__Items listed in a dataset__.
╭──

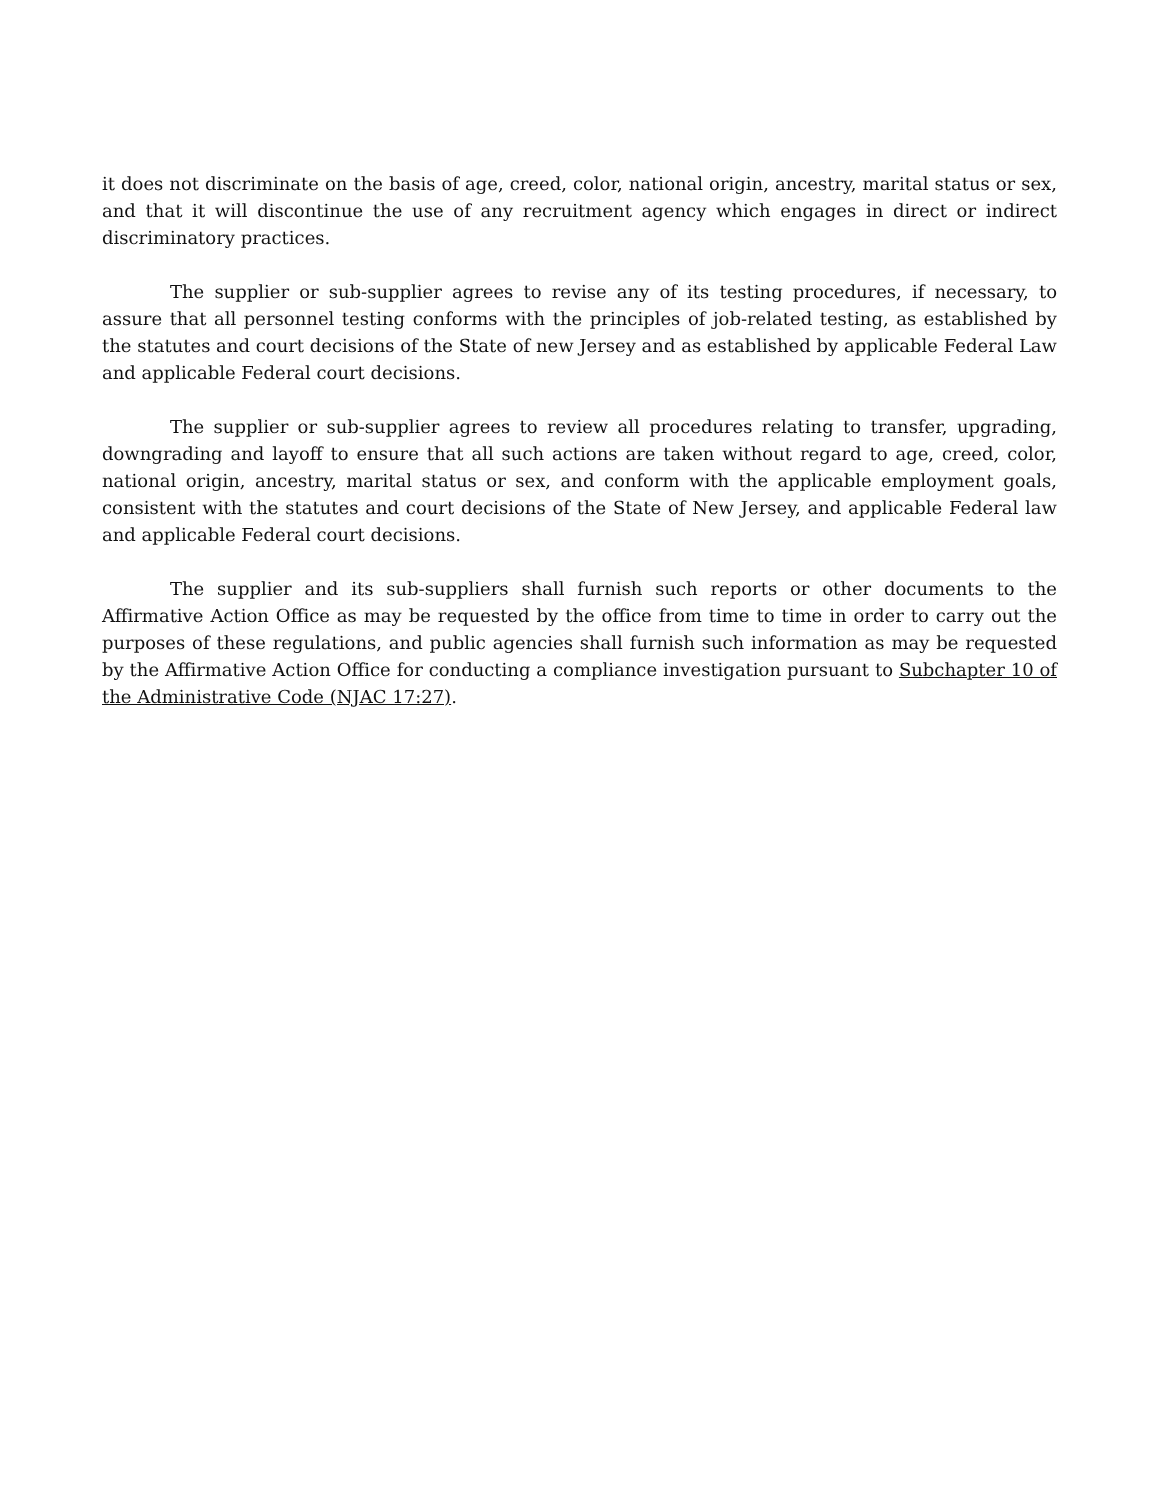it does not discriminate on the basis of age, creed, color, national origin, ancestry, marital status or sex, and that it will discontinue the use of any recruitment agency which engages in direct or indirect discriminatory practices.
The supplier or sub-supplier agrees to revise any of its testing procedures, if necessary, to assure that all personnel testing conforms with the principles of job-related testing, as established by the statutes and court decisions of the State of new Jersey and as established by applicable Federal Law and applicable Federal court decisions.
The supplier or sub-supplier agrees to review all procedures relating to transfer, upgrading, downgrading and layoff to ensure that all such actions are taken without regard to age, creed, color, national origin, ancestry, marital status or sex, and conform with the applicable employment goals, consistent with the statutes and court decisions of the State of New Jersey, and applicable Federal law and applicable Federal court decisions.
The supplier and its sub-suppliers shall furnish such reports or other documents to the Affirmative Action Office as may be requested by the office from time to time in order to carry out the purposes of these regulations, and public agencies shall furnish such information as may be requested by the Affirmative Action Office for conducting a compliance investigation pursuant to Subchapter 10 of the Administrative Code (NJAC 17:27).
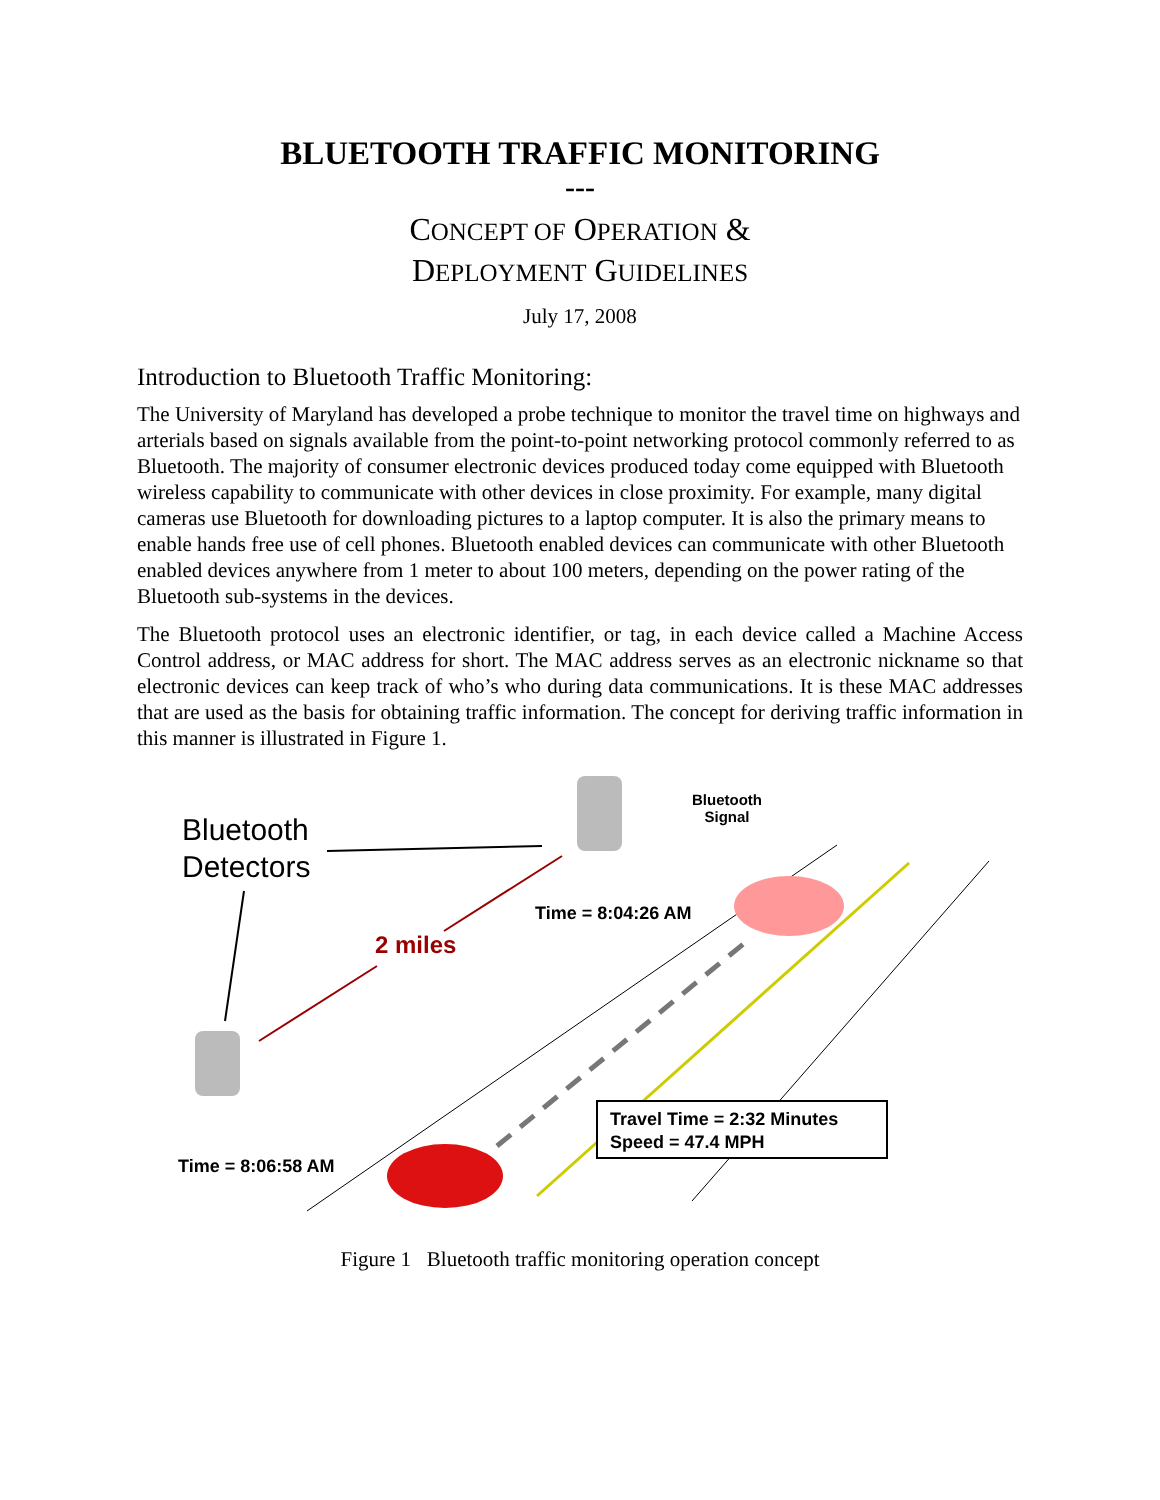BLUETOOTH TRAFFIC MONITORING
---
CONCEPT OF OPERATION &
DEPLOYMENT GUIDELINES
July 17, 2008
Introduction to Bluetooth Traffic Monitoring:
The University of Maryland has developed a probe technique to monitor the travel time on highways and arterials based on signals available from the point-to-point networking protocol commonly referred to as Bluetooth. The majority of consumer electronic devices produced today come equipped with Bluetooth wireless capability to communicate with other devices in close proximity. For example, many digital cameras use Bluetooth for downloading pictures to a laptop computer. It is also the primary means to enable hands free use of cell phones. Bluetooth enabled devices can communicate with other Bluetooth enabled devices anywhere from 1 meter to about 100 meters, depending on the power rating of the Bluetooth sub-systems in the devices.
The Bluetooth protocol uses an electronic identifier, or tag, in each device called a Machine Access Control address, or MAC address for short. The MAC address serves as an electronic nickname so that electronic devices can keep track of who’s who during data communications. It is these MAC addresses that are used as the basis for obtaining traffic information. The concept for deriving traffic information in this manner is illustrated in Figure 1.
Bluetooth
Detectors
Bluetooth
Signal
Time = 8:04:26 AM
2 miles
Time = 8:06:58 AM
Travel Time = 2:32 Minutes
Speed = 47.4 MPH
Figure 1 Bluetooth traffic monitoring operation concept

╰──
╭──

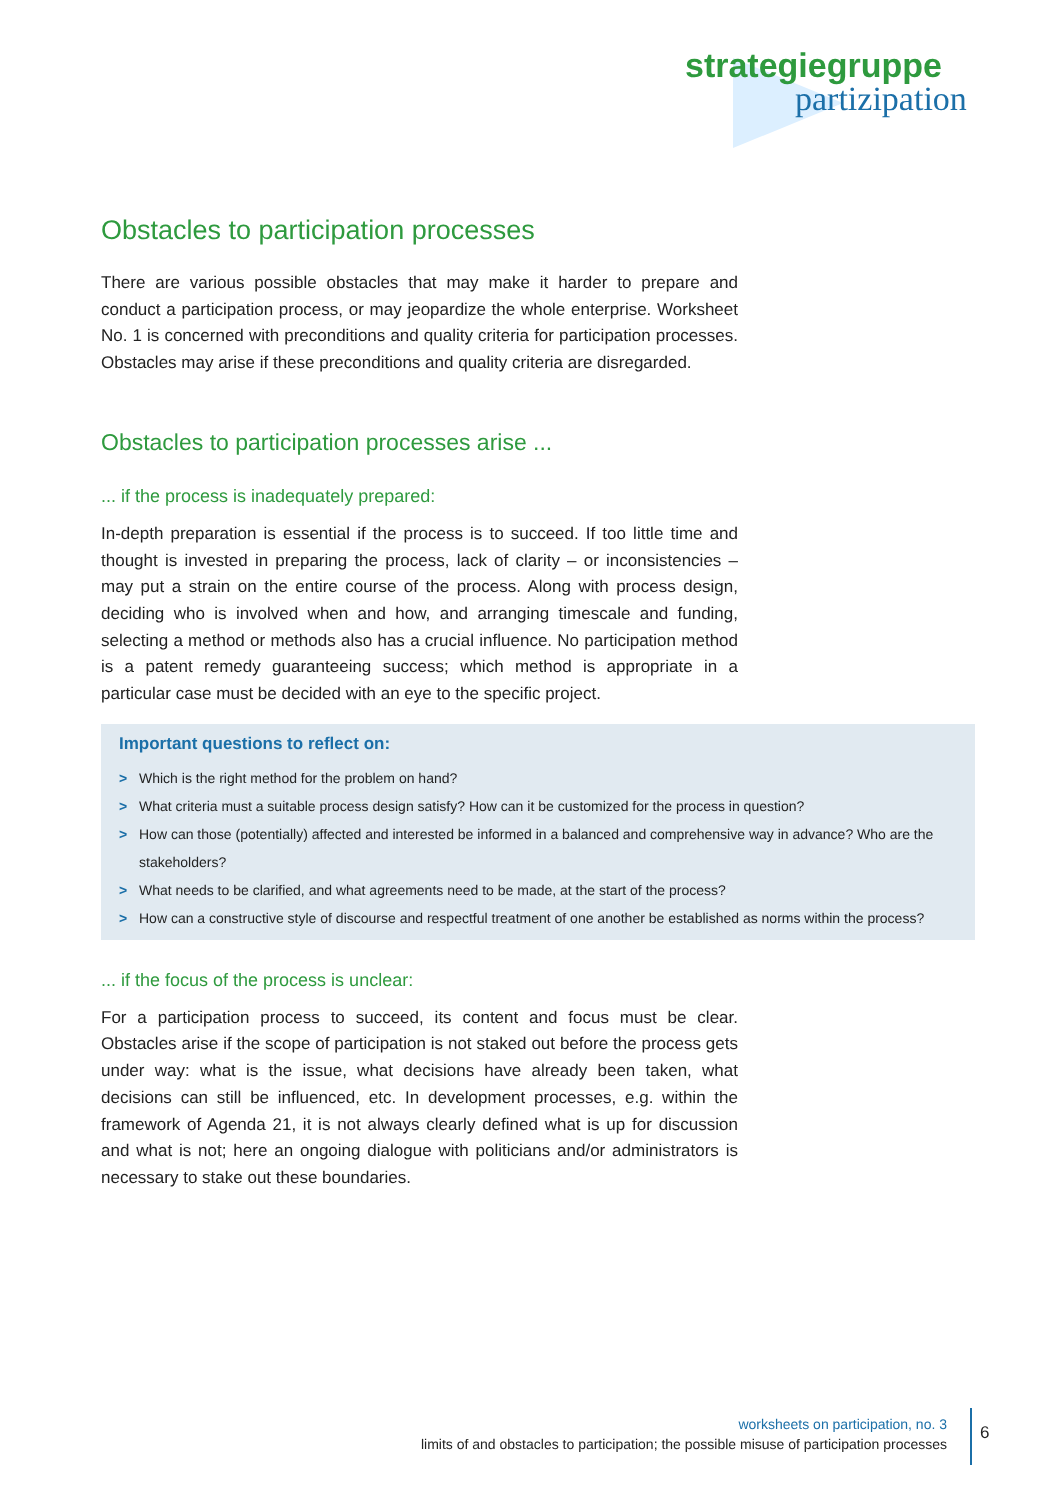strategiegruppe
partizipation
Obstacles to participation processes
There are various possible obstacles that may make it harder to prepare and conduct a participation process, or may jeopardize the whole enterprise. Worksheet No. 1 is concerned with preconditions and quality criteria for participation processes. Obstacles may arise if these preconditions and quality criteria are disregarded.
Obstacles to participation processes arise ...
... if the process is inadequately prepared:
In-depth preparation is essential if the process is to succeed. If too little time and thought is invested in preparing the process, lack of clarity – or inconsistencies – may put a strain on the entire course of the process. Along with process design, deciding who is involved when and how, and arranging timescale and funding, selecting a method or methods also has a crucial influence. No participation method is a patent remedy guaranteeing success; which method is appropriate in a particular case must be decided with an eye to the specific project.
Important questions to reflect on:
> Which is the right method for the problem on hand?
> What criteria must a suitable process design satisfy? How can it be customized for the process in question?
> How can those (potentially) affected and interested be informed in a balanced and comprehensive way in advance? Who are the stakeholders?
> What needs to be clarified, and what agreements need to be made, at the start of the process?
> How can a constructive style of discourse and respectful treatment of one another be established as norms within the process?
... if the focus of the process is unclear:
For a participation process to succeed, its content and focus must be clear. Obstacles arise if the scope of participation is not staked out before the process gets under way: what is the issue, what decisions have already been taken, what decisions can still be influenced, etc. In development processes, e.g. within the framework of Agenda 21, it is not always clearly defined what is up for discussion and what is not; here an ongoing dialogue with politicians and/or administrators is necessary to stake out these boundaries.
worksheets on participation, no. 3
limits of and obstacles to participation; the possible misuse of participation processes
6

╰──

__EXERCISE PROMPT__.
Look back at the data above. Transcribe exactly the lines starting at the line that contains "Important questions to" and ending at the line that contains "if the focus".

__RESPONSE TO THIS TASK__.
Important questions to reflect on:
> Which is the right method for the problem on hand?
> What criteria must a suitable process design satisfy? How can it be customized for the process in question?
> How can those (potentially) affected and interested be informed in a balanced and comprehensive way in advance? Who are the stakeholders?
> What needs to be clarified, and what agreements need to be made, at the start of the process?
> How can a constructive style of discourse and respectful treatment of one another be established as norms within the process?
... if the focus of the process is unclear:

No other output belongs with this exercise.